DESCRIPTION OF THE TASK:
Copy out each line of the entries below in which the string "November" appears.

THE INPUT:
□ □ □
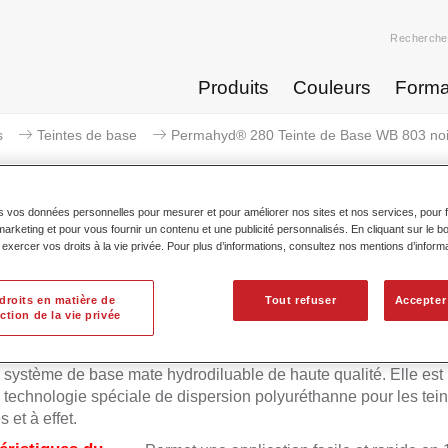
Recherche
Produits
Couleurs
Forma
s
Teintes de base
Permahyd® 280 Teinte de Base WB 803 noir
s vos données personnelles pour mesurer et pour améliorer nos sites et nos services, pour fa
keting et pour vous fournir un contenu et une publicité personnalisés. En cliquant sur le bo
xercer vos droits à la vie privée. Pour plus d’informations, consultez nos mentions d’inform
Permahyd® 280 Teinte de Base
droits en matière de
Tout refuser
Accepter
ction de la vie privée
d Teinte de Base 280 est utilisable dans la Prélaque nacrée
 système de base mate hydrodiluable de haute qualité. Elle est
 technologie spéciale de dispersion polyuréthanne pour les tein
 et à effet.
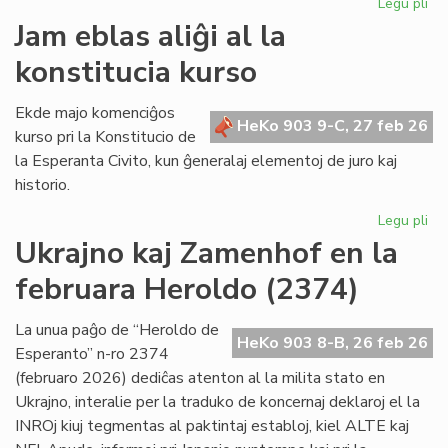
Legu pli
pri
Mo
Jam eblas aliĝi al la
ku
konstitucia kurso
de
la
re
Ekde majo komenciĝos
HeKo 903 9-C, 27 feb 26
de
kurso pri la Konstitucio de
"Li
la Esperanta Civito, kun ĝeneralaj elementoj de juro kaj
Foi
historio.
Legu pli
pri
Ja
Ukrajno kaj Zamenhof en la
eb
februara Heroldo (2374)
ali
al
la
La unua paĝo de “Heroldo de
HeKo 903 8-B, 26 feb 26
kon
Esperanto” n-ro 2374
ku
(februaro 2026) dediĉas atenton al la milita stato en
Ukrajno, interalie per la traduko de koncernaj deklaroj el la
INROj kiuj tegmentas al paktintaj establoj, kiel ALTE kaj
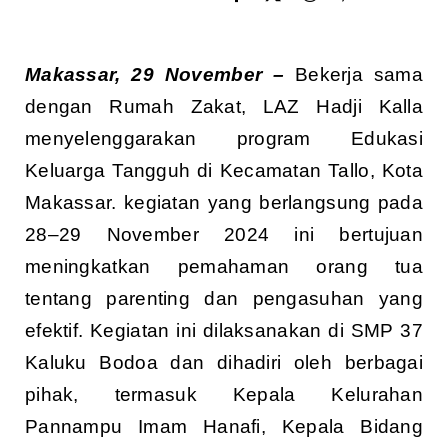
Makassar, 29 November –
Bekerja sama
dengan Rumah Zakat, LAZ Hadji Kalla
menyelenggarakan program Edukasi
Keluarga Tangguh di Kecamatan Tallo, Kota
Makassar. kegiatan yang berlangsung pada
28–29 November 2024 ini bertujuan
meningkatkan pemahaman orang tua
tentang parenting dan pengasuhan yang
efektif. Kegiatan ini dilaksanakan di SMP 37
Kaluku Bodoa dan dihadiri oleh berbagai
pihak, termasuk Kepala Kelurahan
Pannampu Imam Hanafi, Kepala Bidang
□ □ □
RESPONSE BOX:
Makassar, 29 November –
28–29 November 2024 ini bertujuan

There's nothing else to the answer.